* [SHORT TASK]: Pick out each line of the rows below that contains the string "Find", matching case exactly.

* [Some rows]:
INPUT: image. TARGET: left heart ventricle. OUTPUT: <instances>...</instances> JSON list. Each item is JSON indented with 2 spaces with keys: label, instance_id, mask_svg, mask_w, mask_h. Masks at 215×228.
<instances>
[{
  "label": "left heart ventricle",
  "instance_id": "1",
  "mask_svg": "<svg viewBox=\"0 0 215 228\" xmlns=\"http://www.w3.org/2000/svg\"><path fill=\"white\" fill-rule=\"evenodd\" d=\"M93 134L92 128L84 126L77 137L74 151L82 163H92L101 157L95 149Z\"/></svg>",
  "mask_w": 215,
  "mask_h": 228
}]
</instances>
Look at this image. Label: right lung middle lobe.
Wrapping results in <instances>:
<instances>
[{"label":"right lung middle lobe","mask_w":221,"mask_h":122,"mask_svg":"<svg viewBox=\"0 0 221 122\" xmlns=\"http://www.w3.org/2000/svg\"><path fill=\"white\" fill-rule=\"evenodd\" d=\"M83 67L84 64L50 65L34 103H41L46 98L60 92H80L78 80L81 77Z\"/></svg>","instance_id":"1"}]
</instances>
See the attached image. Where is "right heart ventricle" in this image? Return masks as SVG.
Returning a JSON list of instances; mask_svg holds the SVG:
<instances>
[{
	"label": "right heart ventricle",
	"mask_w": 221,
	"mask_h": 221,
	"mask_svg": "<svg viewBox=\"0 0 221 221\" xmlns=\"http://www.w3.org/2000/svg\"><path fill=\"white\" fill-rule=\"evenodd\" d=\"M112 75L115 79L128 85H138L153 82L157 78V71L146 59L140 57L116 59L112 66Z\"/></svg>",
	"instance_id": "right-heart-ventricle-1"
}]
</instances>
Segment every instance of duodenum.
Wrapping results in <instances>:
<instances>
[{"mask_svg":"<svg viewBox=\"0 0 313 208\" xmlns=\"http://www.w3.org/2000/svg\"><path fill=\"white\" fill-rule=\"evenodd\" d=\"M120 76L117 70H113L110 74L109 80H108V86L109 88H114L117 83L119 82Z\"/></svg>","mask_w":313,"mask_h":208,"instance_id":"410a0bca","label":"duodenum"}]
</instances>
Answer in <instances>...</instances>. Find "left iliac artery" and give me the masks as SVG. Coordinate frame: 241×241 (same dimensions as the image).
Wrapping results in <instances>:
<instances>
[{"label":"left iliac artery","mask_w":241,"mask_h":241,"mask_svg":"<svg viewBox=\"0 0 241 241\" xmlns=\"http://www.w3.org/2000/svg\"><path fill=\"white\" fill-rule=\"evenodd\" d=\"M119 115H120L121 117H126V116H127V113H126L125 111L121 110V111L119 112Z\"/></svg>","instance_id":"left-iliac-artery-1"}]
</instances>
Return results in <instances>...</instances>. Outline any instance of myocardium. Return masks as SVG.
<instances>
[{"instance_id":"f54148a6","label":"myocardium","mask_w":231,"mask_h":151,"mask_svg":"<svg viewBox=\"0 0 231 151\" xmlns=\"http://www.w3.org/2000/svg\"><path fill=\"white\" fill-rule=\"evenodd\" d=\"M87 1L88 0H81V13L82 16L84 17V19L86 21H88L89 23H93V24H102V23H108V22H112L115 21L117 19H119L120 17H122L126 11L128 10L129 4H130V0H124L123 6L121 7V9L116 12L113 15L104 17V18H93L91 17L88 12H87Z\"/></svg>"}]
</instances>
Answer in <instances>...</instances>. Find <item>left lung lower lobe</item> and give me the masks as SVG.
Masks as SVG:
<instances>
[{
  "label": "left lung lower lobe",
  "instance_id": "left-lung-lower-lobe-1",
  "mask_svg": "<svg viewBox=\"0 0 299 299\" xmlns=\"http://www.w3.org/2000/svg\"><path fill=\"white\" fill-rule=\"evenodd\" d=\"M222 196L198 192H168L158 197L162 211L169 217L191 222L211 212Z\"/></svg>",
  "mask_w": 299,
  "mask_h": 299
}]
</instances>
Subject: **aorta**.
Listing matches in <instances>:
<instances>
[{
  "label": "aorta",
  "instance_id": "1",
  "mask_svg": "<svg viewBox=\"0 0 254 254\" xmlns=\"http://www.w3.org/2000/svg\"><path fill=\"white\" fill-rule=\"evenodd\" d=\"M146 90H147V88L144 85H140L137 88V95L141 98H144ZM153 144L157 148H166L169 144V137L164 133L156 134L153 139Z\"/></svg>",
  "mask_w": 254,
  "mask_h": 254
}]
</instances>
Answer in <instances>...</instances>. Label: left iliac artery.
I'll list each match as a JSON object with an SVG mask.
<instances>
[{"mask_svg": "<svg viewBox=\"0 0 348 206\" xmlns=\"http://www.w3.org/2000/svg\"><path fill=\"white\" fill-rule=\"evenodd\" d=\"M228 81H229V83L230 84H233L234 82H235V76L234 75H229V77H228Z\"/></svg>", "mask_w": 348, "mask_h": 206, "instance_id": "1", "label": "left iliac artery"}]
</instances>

* [REPLY TO THE EXERCISE]:
Answer in <instances>...</instances>. Find "left iliac artery" and give me the masks as SVG. Coordinate frame: 241×241 (same dimensions as the image).
Answer in <instances>...</instances>. Find <item>left lung lower lobe</item> and give me the masks as SVG.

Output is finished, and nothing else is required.